Kapha governs calmness, sensuality, and lethargy and provides us with a sweet, nurturing spirit and a yearning to create hearth and home. With a slow, steady nature, they keep projects running smoothly from behind the scenes and provide structure and strength.
The Kapha metabolism is slow, and they have trouble losing weight. Their inability to lose weight is often a combination of the fact that they take in more calories than they burn, as they tend to be lazy, and they tend to have sluggish digestive systems. They can go longer periods without eating, as they often feel full and bloated.
Kapha Qualities: moist, heavy, slow, caregiver, long memory, calm and steady.
Balancing Kapha: Kapha needs motivation in order to exercise the body vigorously; and stimulation for the mind. Key is variety and “adding spice to life.”

Balancing Your Doshas

While our constitution is inherited, our condition changes according to our daily activities and lifestyle, and can be adjusted within a few days, weeks or months, depending on how long the imbalance has been in effect.

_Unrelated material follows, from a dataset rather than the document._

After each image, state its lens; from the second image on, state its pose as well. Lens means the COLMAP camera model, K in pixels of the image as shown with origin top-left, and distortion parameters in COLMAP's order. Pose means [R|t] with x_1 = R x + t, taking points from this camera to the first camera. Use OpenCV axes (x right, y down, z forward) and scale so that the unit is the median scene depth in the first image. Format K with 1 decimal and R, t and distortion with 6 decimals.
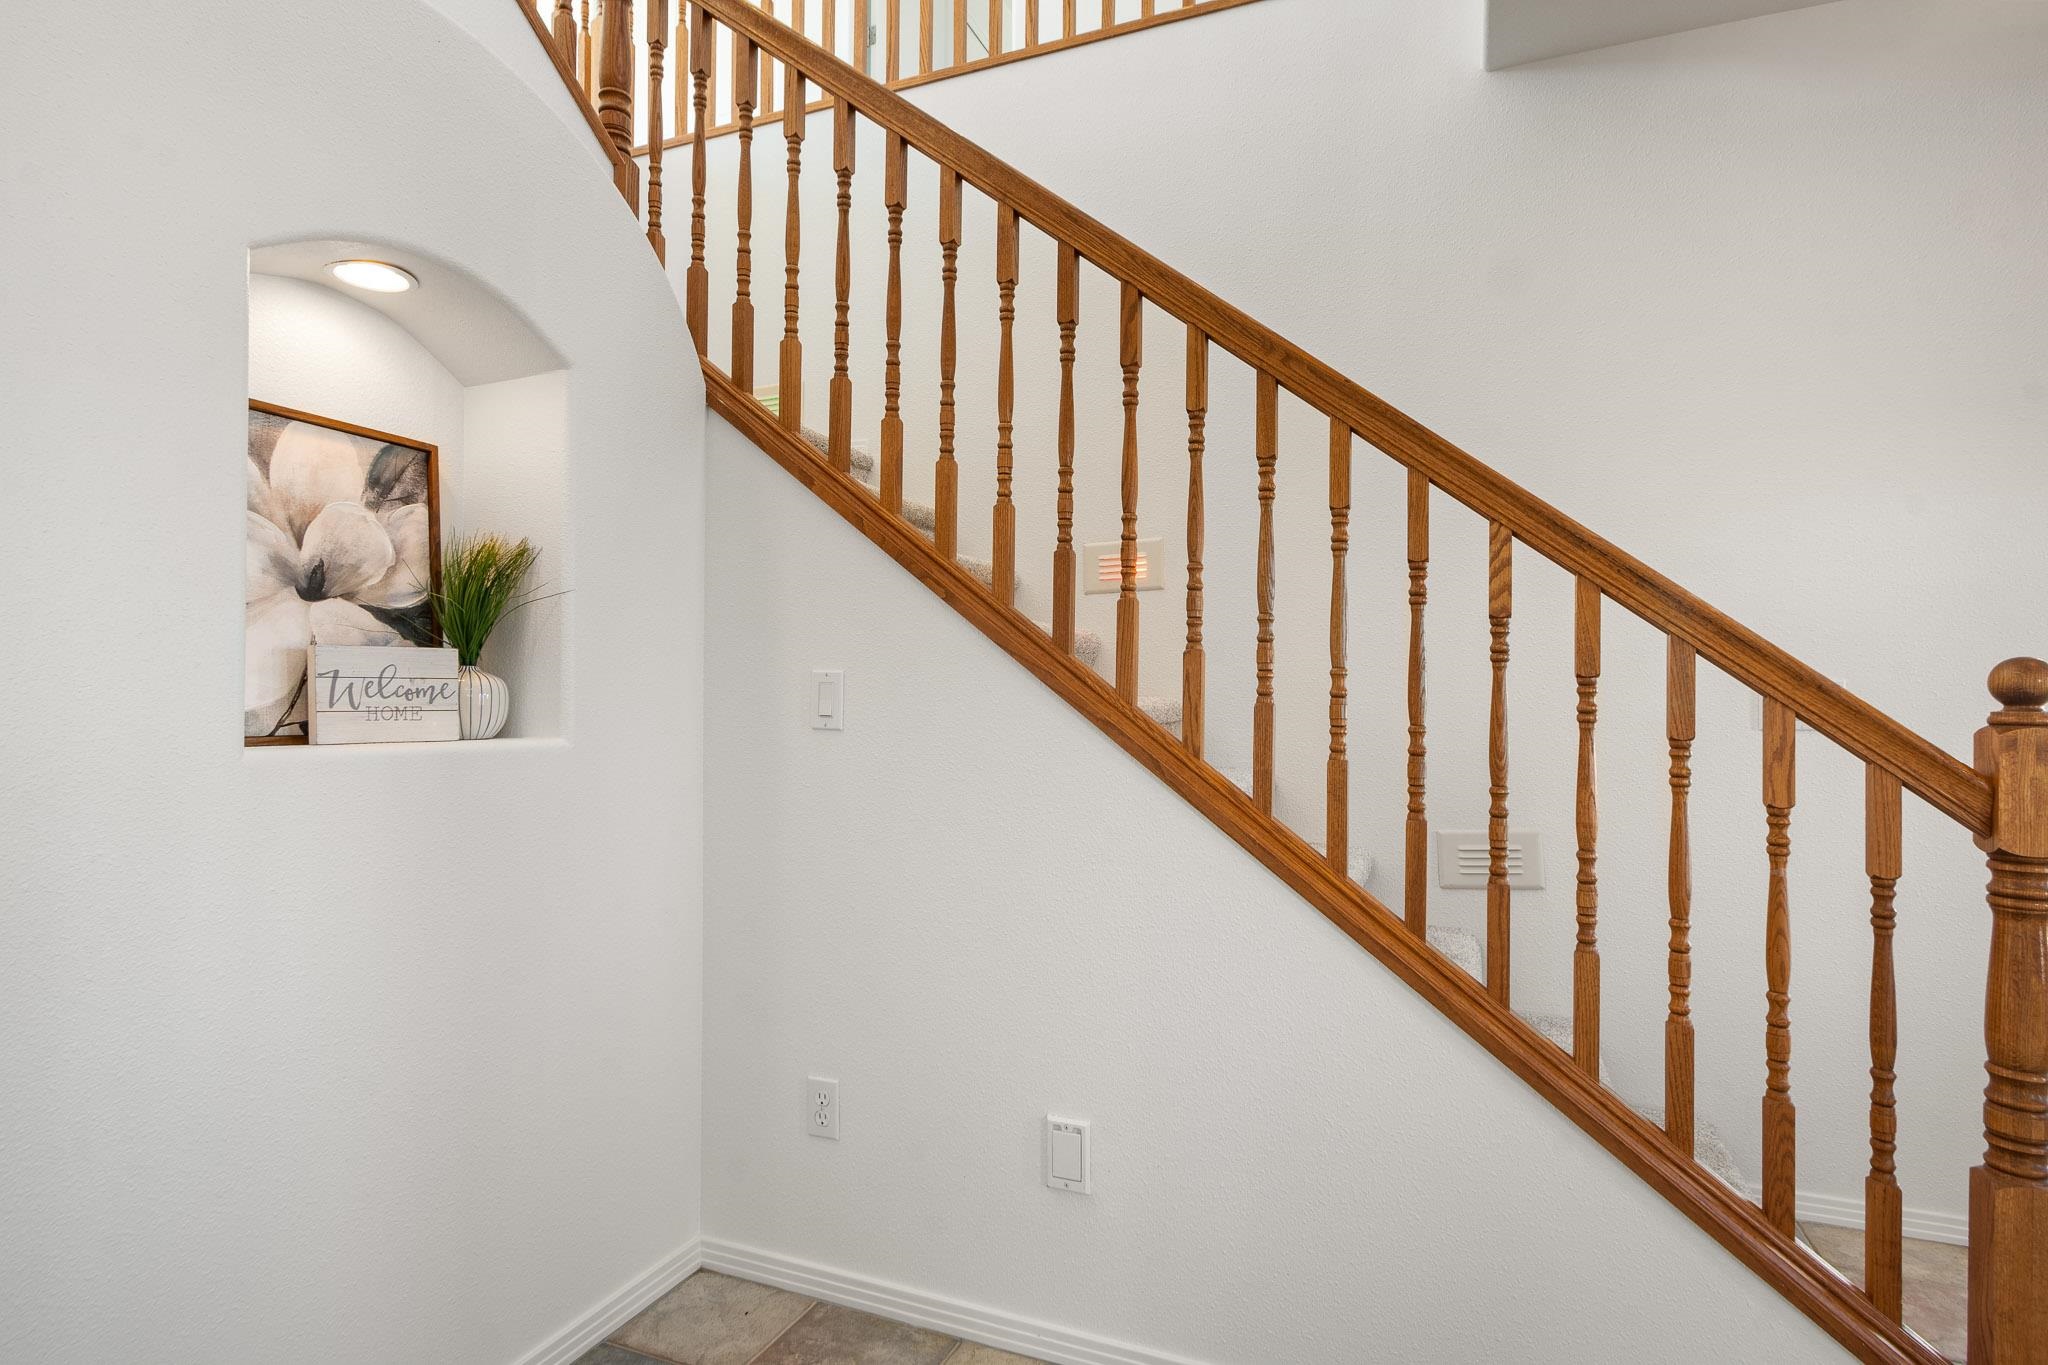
lens RADIAL K [[1041.1, 0, 1023.9], [0, 1041.1, 692.2], [0, 0, 1]] dist [0.002252, -0.003513]
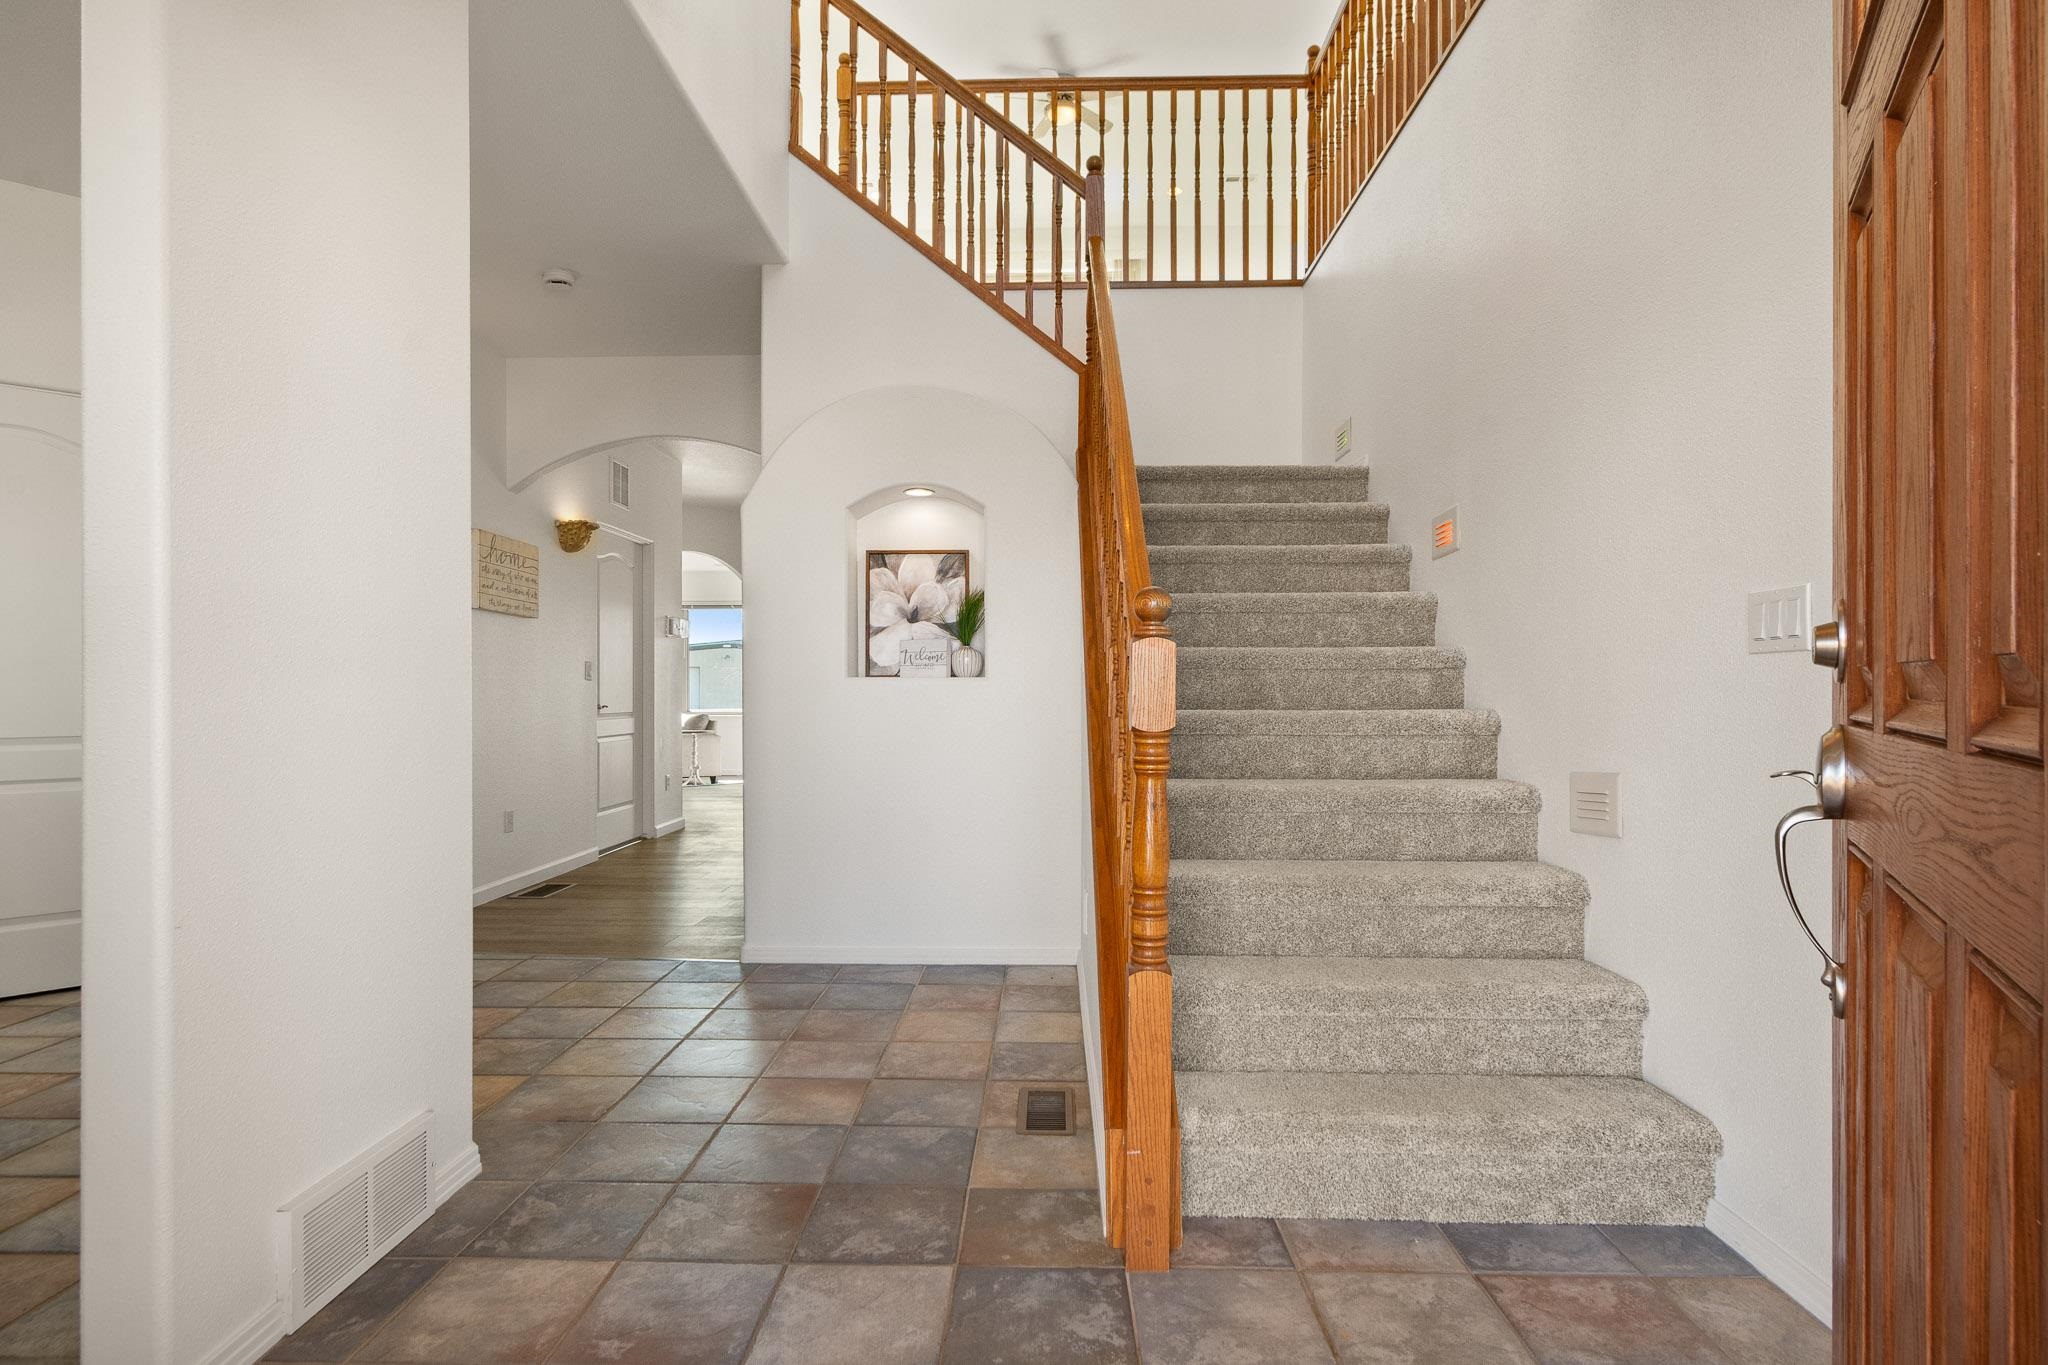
lens RADIAL K [[1041.1, 0, 1024.1], [0, 1041.1, 689.6], [0, 0, 1]] dist [0.002252, -0.003513]
pose [[0.360928, -0.012573, -0.932509, 1.699791], [0.013377, 0.999876, -0.008304, 0.095334], [0.932498, -0.009477, 0.361052, 0.306673]]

For example: A person who is mainly Pita in constitution, may have a Vata imbalance, due to a lifestyle or career that either requires they be, or forces them to become Vata-like. In this case the Pita person may appear to be Vata, or their temporary condition has become more Vata-like.
In general, Vata is usually the first dosha to come out of balance. The first step is always to address the imbalance. By bringing the dosha, or doshas that are over or under active back to balance, the whole system will automatically come back into balance.